Is there such a thing as a qualified entrepreneur? If so, what is it? Can you study to be an entrepreneur and what does that qualification look like? These are just the super high-level questions that are asked on a daily basis. The real crux of this article is twofold. The first is: can you teach someone to be an entrepreneur? The second is: does an entrepreneur need a qualification?
Let’s start with the second question first. Do you need to be qualified to be an entrepreneur. This is of course an absolute minefield of a question. There are definitely two schools of thought, the first is that you are nothing if you don’t have a degree. The second is the absolute opposite end of the spectrum which says that degrees are not the be all and end all of career opportunities.
As with all things in life; there is a very big grey area that needs to be explored. My personal opinion is that not every line of entrepreneurial business needs a highly degreed person at its helm. Given recent announcements from organisations like EY who are no longer looking at degree results as a marker for employment .
EY, the global accountancy firm, announced that it was scrapping the requirement for applicants to have a minimum 2:1 degree pass or Ucas point score of 300 (the equivalent of three B grades at A-level).
This way of thinking says that degrees are important to instill a way of thinking; not necessarily a level of ability.
This leads us to the first question. Do entrepreneurs need a degree? This is equally murky water. I believe that it depends on how the entrepreneur wishes to see their business grow as well as what their role in the business will be; however the most important overriding factor would be: in what line does the business function?
To clarify; I would not wish to trust my legal needs to an entrepreneur who has not passed the Bar exam; nor would I wish to entrust my businesses financial well-being with an “accountant” who has not qualified. Similarly I would not ask a freehand graphic designer to design my house ensuring that it is structurally sound.
There are, of course, specific trades and specializations where a degree or some form of tertiary education is essential as the bare minimum criteria to get through the gate.
This leads me squarely around to asking – can you get a degree in entrepreneurialism? I don’t believe you can. Look through any varsity course guide today and you will see courses preaching the ins and outs of being an entrepreneur. I believe these are pitched incorrectly.

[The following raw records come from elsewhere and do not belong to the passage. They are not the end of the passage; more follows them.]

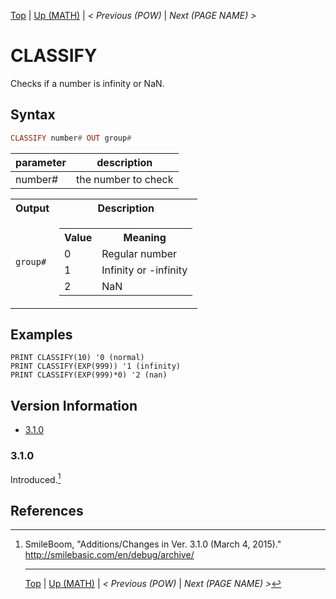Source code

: #+TEMPLATE_VERSION: 1.12
#+OPTIONS: f:t

[[/][Top]] | [[./][Up (MATH)]] | [[POW.org][< Previous (POW)]] | [[NEXT.org][Next (PAGE NAME) >]]

* CLASSIFY
Checks if a number is infinity or NaN.

** Syntax
#+BEGIN_SRC haskell
CLASSIFY number# OUT group#
#+END_SRC

| parameter  | description |
|-----------+----------|
| number#     | the number to check      |

#+HTML: <table><tr><th>Output</th><th>Description</th></tr><tr><td><code>group#</code></td><td><table><tr><th>Value</th><th>Meaning</th></tr><tr><td>0</td><td>Regular number</td></tr><tr><td>1</td><td>Infinity or -infinity</td></tr><tr><td>2</td><td>NaN</td></tr></table></td></tr></table>

** Examples
#+BEGIN_SRC smilebasic
PRINT CLASSIFY(10) '0 (normal)
PRINT CLASSIFY(EXP(999)) '1 (infinity)
PRINT CLASSIFY(EXP(999)*0) '2 (nan)
#+END_SRC

** Version Information
# include this table even if there is only one entry
+ [[#310][3.1.0]]
*** 3.1.0
Introduced.[fn:1]

** References
[fn:1] SmileBoom, "Additions/Changes in Ver. 3.1.0 (March 4, 2015)." http://smilebasic.com/en/debug/archive/

-----
[[/][Top]] | [[../][Up (MATH)]] | [[POW.org][< Previous (POW)]] | [[NEXT.org][Next (PAGE NAME) >]]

These should be around the principles of small business management or the principles of marketing differentiation. How to be agile and effective. Yes, all of these combine as the skills needed to be a good entrepreneur. But they are by no means a marker for entrepreneurial success – no more than a degree qualifies a doctor to cure cancer!
Entrepreneurialism is about blood, sweat and tears. About passion. About sacrifice. No one can teach you those things. Yes, you can learn the basic skills that you need to own and operate a business; but at their core, those are not the defining characteristics that make an great entrepreneur. An entrepreneur needs to understand so much more that cannot be taught – that’s the difference between a successful small business and an unsuccessful one.
Education is important; but labeling that education correctly is more important, lest we have a disillusioned generation of entrepreneurs who think that they have qualified for a career in entrepreneurialism with all the wrong skills!